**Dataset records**
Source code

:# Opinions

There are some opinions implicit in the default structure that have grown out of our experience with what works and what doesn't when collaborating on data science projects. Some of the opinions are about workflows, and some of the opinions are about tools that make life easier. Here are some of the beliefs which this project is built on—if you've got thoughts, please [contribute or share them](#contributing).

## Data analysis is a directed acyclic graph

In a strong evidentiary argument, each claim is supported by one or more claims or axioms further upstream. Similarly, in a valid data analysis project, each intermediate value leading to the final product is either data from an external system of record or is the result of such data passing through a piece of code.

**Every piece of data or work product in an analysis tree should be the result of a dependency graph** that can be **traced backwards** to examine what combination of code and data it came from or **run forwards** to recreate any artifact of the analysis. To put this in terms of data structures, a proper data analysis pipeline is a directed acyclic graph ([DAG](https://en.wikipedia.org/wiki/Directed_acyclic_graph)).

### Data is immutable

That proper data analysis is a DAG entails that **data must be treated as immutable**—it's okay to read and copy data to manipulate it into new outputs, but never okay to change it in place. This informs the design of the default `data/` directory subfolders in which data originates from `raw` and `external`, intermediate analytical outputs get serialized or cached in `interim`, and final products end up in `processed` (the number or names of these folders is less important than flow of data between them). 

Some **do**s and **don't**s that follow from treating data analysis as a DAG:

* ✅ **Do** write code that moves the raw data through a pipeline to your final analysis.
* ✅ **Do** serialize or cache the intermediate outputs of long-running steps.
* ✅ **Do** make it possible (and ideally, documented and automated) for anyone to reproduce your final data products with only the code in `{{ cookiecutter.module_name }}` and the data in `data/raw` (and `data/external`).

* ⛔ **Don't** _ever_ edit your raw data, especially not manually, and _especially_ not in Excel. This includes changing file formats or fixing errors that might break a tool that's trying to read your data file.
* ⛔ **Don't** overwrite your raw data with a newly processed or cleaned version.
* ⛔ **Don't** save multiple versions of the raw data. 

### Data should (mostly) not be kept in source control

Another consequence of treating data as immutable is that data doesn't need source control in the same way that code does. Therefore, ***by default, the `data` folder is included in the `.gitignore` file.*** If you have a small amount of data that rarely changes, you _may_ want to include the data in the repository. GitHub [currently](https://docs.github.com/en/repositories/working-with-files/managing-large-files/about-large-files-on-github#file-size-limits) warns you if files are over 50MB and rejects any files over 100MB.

**EXERCISE AIM**
Given the records above, reproduce precisely and only the lines between the line holding "## Data analysis is a directed acyclic graph" and the line holding "In a strong", inclusive.

**RESULT OF THE EXERCISE**
## Data analysis is a directed acyclic graph

In a strong evidentiary argument, each claim is supported by one or more claims or axioms further upstream. Similarly, in a valid data analysis project, each intermediate value leading to the final product is either data from an external system of record or is the result of such data passing through a piece of code.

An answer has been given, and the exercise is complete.